Transcript Franking for Encrypted Messaging

TL;DR

This paper introduces transcript franking, a cryptographic protocol enabling secure reporting of message subsets in encrypted messaging, ensuring message causality and content verification for abuse mitigation.

Contribution

It presents the first formal definition, constructions, and security proofs for transcript franking in both two-party and group messaging contexts.

Findings

Efficient cryptographic constructions for transcript franking.

Formal security proofs for the proposed protocols.

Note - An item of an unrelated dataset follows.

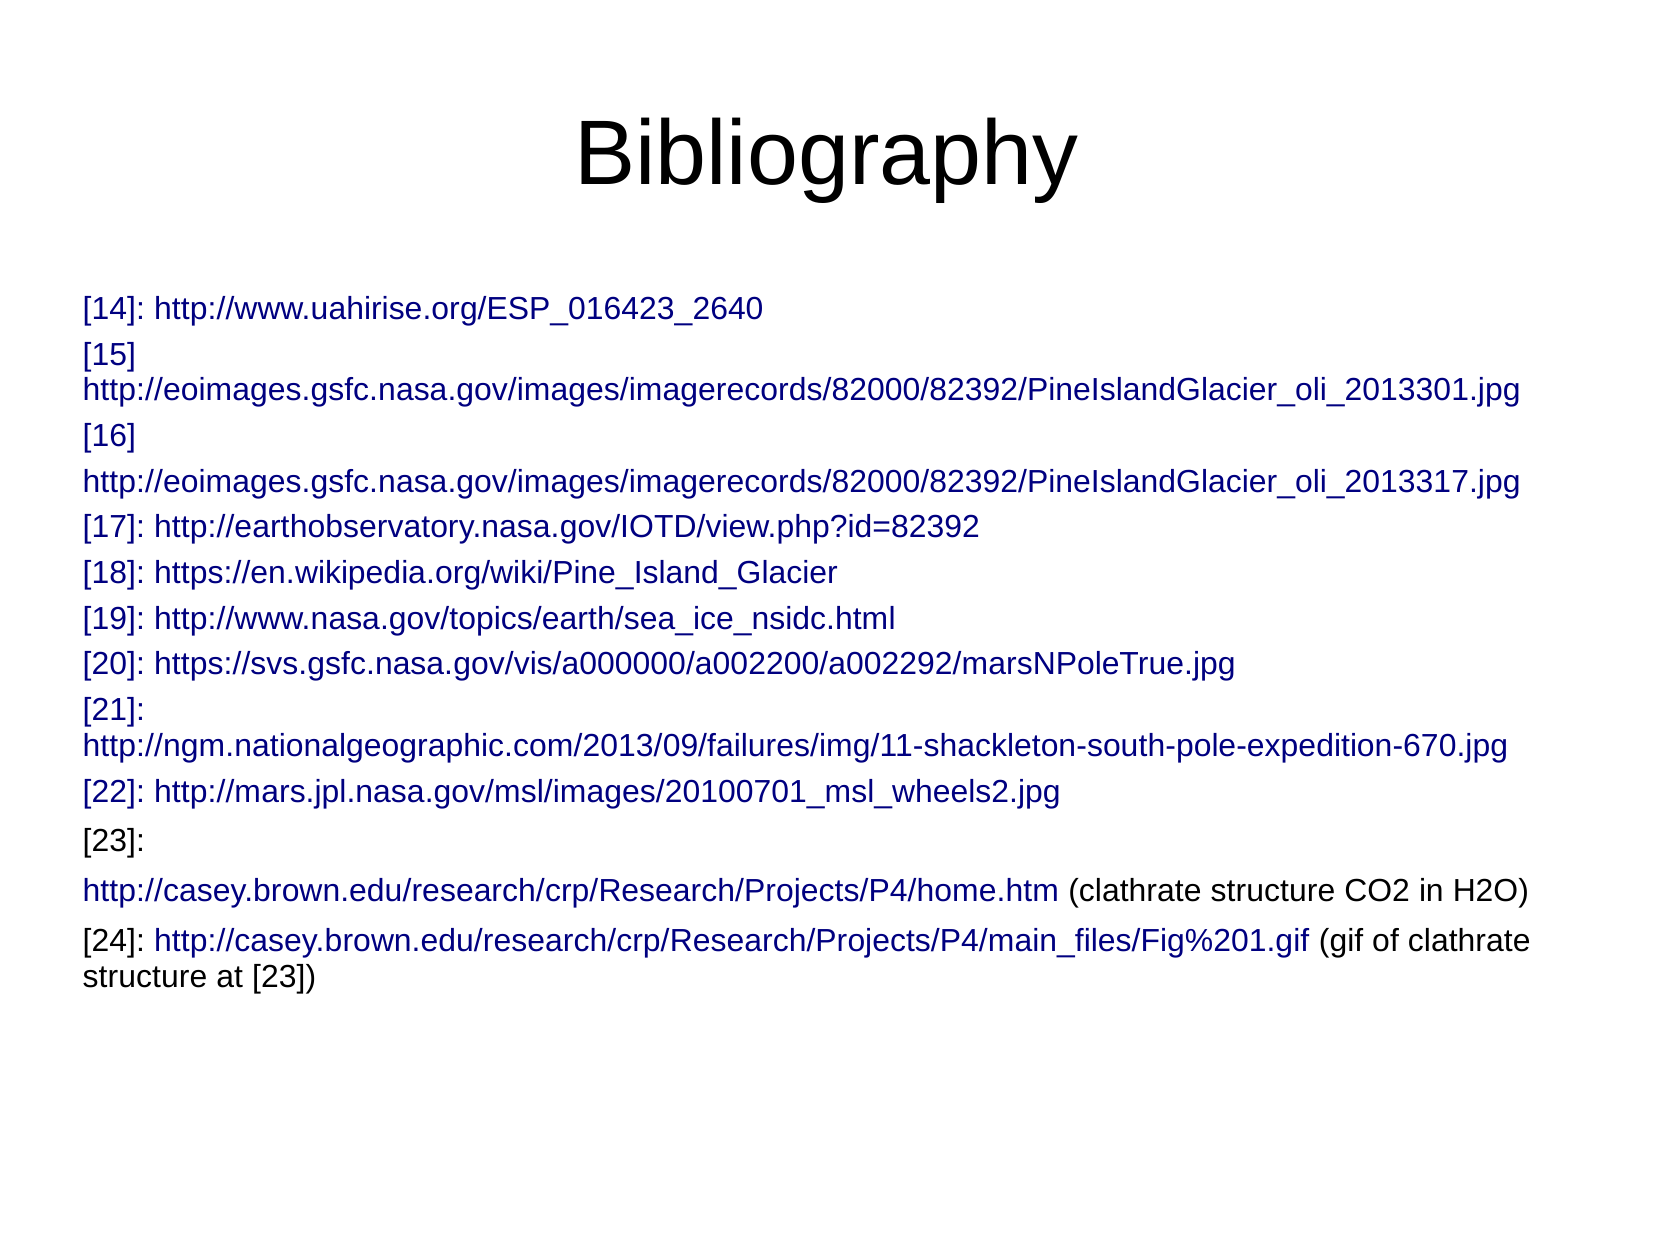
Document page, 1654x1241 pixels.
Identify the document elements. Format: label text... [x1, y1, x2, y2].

title Bibliography [82, 49, 1571, 257]
list [14]: http://www.uahirise.org/ESP_016423_2640 [15] http://eoimages.gsfc.nasa.gov/images/imagerecords/82000/82392/PineIslandGlacier_oli_2013301.jpg [16] http://eoimages.gsfc.nasa.gov/images/imagerecords/82000/82392/PineIslandGlacier_oli_2013317.jpg [17]: http://earthobservatory.nasa.gov/IOTD/view.php?id=82392 [18]: https://en.wikipedia.org/wiki/Pine_Island_Glacier [19]: http://www.nasa.gov/topics/earth/sea_ice_nsidc.html [20]: https://svs.gsfc.nasa.gov/vis/a000000/a002200/a002292/marsNPoleTrue.jpg [21]: http://ngm.nationalgeographic.com/2013/09/failures/img/11-shackleton-south-pole-expedition-670.jpg [22]: http://mars.jpl.nasa.gov/msl/images/20100701_msl_wheels2.jpg [23]: http://casey.brown.edu/research/crp/Research/Projects/P4/home.htm (clathrate structure CO2 in H2O) [24]: http://casey.brown.edu/research/crp/Research/Projects/P4/main_files/Fig%201.gif (gif of clathrate structure at [23]) [82, 290, 1538, 1010]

Discussion on real-world deployment considerations.

Abstract

Message franking is an indispensable abuse mitigation tool for end-to-end encrypted (E2EE) messaging platforms. With it, users who receive harmful content can securely report that content to platform moderators. However, while real-world deployments of reporting require the disclosure of multiple messages, existing treatments of message franking only consider the report of a single message. As a result, there is a gap between the security goals achieved by constructions and those needed in practice. Our work introduces transcript franking, a new type of protocol that allows reporting subsets of conversations such that moderators can cryptographically verify message causality and contents. We define syntax, semantics, and security for transcript franking in two-party and group messaging. We then present efficient constructions for transcript franking and prove their security. Looking toward deployment considerations, we provide detailed discussion of how real-world messaging systems can incorporate our protocols.